Un par de años más adelante, el destino volvió a jugar sus cartas y una tarde de verano tomó asiento en la silla de su escritorio y comenzó a meditar. Empezó a intercambiar elucubraciones con Morfeo, quien se apoderó de su sueño, y tras un cabeceo sin dominio de su parte, el cuerpo se inclinó hacia su costado derecho y pesadamente cayó al piso golpeando su cabeza contra el mueble del lugar.

El golpe de una caída desde apenas cuarenta y cinco centímetros de altura no tuvo consecuencias físicas importantes, pero el porrazo mayor lo recibió la cabeza que al chocar provocó el desprendimiento del audífono que saltó por los aires y al caer sobre el piso, en el mismo lugar en que lo había hecho el anterior, se hizo mil pedazos, totalmente destruido.

¿Premonición, casualidad o desgracia? Ante el asombro que le produjo la reincidencia quedó inmovilizado, no atinó nada más que a esbozar una sarcástica mueca que pudo ser de desagrado o de íntima convicción, pues después del segundo accidente algo le quedaba claro: su vida estaba signada por el silencio.

Durante el lapso de aproximadamente cinco años en que mantuvo en uso los audífonos, le fue posible escuchar a disgusto disputas del vedetismo inútil, peleas entre gente de la farándula simuladora de enconos y enojos, programas televisivos donde el manual de la incultura era manifiesto, productos contagiados de la chabacanería rendidora de altos ratings y publicidades engañosas. Por otra parte, le fue dado escuchar declaraciones políticas alarmantes, y con total desparpajo epítetos paralizantes, mentiras desmentidas con su sola mención, embrollos éticos, embustes culturales, denuncias de negociados y corruptas conductas, actos delictivos, asaltos y asesinatos a diario.

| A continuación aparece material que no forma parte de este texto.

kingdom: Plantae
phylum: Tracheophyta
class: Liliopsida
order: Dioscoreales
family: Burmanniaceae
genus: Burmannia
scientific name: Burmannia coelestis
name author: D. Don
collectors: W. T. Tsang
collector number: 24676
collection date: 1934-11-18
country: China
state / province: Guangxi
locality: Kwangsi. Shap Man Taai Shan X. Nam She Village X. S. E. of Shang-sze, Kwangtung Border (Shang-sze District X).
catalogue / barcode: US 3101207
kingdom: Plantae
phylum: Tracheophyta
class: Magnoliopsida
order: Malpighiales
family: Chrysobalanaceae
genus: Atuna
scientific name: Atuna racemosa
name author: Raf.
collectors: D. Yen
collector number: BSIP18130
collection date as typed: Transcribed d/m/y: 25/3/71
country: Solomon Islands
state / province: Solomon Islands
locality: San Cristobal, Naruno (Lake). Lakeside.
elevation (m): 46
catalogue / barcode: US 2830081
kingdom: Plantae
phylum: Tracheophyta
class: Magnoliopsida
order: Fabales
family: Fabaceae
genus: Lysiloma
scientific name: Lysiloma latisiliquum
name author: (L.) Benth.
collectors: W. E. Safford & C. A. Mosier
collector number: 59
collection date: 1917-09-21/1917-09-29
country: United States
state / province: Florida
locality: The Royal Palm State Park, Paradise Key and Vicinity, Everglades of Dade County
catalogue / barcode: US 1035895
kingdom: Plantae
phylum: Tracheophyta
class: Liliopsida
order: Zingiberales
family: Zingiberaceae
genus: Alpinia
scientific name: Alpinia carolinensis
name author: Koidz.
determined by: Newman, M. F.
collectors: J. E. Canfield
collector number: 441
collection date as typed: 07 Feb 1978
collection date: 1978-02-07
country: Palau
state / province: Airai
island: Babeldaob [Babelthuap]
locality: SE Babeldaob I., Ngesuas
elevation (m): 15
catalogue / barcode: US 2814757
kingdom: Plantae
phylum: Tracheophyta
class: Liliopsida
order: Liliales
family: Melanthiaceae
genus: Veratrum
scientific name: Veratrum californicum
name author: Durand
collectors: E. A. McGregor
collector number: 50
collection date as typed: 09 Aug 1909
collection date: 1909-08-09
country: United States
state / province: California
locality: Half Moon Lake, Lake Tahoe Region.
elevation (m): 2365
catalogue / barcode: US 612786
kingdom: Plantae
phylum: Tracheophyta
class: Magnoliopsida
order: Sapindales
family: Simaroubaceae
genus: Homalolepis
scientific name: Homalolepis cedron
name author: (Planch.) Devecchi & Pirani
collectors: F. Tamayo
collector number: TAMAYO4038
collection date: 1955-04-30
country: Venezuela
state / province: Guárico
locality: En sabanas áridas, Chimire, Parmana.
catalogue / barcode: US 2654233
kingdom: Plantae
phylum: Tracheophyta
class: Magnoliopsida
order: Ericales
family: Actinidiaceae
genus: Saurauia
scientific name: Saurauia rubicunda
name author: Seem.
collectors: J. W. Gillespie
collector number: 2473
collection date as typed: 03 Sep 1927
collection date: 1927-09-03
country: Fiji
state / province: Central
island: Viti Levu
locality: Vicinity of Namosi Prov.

“¿Volver al otorrinolaringólogo? ¿Para qué? ¡Para lo que hay que oír…! Prefiero volver al silencio.”, se dijo para sí.

En definitiva, decidió aferrarse a lo que dijo un viejo filósofo que no padecía sordera alguna: estoy harto de escuchar voces de los que no saben, los que no quieren saber, los que sufren por no saber, los que odian el saber, los que aparentan que saben, los que triunfan sin saber y los que viven gracias a los demás que no saben.